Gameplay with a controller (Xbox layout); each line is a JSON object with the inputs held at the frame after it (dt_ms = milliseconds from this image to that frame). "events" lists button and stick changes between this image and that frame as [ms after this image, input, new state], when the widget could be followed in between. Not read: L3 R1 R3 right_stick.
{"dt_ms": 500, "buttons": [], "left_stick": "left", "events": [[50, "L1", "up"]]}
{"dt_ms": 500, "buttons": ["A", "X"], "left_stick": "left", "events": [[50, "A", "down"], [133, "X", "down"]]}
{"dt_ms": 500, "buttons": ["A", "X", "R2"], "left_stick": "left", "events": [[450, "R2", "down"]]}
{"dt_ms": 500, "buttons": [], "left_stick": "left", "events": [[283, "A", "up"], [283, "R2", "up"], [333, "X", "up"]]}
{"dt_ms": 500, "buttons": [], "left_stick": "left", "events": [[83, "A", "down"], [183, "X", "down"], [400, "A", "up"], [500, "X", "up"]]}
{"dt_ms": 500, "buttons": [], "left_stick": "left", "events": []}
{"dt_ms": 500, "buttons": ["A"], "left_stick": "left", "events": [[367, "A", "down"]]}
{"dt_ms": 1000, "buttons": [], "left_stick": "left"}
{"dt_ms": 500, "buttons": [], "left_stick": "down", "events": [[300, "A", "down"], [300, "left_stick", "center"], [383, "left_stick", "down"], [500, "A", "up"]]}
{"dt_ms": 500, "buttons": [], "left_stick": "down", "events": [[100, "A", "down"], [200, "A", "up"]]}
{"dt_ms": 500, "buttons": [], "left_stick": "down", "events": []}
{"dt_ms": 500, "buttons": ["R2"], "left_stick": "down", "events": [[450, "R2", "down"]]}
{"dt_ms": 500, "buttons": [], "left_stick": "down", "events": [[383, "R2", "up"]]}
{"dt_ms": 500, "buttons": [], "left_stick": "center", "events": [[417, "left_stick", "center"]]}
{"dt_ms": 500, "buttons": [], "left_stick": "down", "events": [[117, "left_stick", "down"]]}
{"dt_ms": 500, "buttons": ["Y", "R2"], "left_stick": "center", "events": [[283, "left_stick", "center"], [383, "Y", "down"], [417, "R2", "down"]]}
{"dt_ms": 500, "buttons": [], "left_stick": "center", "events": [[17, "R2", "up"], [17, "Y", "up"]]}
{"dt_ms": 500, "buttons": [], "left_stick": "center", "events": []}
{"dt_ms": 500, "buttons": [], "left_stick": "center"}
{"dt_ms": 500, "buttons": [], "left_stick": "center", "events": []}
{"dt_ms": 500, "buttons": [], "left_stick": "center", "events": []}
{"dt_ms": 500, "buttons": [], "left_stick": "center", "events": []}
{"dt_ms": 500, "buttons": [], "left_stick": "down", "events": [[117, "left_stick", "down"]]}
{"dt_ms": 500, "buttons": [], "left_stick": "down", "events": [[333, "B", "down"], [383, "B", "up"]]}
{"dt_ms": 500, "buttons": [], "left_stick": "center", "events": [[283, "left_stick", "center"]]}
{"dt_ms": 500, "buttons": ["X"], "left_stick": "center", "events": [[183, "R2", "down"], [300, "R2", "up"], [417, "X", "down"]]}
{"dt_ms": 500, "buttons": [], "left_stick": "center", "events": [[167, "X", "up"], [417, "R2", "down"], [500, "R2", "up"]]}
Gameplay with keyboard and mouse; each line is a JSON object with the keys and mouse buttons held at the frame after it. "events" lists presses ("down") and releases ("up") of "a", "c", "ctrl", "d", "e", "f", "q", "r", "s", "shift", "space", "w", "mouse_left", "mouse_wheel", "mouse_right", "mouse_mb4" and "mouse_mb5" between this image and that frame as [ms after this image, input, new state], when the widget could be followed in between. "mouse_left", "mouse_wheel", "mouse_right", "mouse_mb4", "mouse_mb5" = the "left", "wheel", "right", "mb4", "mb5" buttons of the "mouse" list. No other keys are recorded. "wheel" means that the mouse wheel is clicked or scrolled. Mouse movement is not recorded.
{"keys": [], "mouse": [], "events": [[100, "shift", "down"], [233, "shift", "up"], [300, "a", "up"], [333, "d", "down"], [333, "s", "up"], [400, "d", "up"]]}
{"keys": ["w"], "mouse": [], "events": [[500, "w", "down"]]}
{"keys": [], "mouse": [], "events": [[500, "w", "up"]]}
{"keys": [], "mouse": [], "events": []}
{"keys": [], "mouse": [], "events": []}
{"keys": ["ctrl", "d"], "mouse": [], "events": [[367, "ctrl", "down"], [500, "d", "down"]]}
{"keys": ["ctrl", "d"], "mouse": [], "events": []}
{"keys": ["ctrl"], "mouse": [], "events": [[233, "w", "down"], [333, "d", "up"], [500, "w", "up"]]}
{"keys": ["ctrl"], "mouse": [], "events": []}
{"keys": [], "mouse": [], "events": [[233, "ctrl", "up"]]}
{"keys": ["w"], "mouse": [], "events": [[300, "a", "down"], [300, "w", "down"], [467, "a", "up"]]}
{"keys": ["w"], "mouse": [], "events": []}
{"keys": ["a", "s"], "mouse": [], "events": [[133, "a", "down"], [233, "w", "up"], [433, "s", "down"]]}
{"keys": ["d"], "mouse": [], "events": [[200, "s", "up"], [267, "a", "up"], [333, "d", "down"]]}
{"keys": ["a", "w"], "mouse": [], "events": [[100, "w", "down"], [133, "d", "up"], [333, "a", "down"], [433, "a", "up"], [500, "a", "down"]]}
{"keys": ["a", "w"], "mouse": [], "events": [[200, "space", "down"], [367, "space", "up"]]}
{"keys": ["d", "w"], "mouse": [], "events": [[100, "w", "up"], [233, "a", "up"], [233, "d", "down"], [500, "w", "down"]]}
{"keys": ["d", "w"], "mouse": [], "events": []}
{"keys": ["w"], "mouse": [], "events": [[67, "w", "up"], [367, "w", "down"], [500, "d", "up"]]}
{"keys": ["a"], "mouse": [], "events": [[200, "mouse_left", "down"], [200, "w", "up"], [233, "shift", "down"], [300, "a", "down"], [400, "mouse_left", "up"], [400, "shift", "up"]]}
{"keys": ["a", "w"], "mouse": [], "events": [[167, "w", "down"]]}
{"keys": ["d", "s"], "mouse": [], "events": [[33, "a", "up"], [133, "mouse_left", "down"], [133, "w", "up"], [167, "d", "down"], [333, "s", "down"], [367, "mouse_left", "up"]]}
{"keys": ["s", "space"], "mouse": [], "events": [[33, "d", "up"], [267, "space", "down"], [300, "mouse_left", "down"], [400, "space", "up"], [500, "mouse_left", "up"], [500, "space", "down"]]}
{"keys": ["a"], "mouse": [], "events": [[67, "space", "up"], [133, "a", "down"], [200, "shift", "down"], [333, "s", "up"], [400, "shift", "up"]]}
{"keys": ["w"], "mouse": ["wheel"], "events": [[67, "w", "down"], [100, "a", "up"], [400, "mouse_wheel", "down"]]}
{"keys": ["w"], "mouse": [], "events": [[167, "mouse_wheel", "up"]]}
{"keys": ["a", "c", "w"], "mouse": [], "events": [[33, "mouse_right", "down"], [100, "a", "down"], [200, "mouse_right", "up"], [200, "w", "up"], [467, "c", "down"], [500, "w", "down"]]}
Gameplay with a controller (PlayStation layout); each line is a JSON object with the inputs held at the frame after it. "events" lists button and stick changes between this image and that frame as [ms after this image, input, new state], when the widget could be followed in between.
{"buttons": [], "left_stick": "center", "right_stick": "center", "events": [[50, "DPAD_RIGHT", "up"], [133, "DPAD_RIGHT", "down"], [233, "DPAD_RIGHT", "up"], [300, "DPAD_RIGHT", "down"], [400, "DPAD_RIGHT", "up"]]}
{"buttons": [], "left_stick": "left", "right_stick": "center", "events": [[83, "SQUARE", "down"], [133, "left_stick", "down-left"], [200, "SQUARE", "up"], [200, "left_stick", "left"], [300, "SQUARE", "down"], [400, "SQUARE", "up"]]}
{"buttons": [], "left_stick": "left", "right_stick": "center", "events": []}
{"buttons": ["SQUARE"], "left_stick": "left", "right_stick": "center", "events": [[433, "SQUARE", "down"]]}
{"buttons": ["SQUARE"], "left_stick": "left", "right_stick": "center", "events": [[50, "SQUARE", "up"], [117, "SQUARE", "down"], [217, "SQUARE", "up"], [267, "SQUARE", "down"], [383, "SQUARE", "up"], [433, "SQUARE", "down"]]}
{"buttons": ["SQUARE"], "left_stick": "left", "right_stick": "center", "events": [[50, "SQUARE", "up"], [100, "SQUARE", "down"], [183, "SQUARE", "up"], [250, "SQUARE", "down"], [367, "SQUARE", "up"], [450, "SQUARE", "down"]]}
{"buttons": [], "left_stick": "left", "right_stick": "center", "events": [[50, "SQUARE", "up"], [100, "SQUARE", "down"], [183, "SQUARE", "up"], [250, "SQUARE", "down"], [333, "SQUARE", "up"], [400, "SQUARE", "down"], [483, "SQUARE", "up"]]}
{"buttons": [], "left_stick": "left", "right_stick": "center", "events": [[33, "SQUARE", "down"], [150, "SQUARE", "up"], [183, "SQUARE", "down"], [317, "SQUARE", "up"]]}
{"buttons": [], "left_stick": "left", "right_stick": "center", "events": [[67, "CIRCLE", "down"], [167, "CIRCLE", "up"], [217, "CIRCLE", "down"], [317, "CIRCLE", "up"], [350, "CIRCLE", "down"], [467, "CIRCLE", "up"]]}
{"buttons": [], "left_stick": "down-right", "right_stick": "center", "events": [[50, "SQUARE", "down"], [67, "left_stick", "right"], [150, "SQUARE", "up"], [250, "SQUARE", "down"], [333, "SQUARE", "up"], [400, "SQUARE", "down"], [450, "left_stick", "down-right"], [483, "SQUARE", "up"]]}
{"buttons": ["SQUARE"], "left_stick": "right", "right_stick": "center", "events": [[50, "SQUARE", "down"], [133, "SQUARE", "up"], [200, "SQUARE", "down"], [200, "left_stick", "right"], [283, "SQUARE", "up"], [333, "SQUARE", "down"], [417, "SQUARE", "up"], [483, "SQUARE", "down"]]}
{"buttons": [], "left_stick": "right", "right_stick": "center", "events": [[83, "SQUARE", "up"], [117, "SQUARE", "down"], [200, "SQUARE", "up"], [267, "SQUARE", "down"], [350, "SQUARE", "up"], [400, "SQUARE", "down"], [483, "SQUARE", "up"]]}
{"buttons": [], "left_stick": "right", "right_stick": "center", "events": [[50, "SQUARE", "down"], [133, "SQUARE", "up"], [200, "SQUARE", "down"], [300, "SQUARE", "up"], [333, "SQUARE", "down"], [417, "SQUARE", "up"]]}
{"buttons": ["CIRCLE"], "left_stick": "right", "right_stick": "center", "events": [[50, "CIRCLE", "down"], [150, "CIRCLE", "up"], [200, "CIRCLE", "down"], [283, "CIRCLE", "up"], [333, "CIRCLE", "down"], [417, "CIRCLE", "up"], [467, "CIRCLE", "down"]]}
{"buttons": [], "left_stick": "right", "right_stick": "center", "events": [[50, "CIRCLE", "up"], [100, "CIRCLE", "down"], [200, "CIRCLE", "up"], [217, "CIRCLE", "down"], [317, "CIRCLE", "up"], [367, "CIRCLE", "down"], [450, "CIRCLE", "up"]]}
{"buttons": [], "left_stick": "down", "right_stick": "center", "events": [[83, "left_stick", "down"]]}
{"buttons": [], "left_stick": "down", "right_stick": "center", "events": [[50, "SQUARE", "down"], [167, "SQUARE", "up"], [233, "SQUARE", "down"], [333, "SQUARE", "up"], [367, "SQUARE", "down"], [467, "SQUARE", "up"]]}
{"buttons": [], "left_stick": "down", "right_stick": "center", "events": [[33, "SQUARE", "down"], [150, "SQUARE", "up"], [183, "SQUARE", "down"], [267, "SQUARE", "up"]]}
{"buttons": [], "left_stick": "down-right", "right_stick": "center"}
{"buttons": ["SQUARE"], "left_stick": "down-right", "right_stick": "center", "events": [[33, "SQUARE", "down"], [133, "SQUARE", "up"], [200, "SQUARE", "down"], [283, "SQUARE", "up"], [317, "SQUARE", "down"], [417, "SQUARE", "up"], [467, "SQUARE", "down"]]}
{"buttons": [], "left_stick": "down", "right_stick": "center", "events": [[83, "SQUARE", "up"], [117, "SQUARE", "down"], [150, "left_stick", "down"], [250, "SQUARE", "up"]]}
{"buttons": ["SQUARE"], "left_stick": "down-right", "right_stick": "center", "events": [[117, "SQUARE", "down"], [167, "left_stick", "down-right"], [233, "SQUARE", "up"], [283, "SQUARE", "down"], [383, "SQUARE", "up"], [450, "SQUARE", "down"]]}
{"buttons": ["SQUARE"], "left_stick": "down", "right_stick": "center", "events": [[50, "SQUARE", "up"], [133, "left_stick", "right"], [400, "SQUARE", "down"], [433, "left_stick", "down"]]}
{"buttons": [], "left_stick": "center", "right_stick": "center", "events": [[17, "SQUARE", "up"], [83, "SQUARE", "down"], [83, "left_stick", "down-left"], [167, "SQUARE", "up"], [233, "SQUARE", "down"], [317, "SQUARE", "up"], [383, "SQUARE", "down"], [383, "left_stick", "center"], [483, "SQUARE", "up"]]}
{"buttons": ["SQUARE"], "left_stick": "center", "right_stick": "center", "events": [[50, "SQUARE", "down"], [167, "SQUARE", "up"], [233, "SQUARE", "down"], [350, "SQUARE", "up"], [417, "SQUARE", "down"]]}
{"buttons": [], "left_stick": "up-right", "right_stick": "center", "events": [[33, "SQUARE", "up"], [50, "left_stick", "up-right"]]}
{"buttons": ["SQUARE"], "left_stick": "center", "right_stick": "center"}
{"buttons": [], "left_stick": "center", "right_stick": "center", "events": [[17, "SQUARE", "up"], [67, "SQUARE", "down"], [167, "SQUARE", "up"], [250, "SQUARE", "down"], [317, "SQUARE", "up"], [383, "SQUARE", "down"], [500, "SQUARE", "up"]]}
--------------------
Reproduce every line above that contains the string "CIRCLE".

The answer:
{"buttons": [], "left_stick": "left", "right_stick": "center", "events": [[67, "CIRCLE", "down"], [167, "CIRCLE", "up"], [217, "CIRCLE", "down"], [317, "CIRCLE", "up"], [350, "CIRCLE", "down"], [467, "CIRCLE", "up"]]}
{"buttons": ["CIRCLE"], "left_stick": "right", "right_stick": "center", "events": [[50, "CIRCLE", "down"], [150, "CIRCLE", "up"], [200, "CIRCLE", "down"], [283, "CIRCLE", "up"], [333, "CIRCLE", "down"], [417, "CIRCLE", "up"], [467, "CIRCLE", "down"]]}
{"buttons": [], "left_stick": "right", "right_stick": "center", "events": [[50, "CIRCLE", "up"], [100, "CIRCLE", "down"], [200, "CIRCLE", "up"], [217, "CIRCLE", "down"], [317, "CIRCLE", "up"], [367, "CIRCLE", "down"], [450, "CIRCLE", "up"]]}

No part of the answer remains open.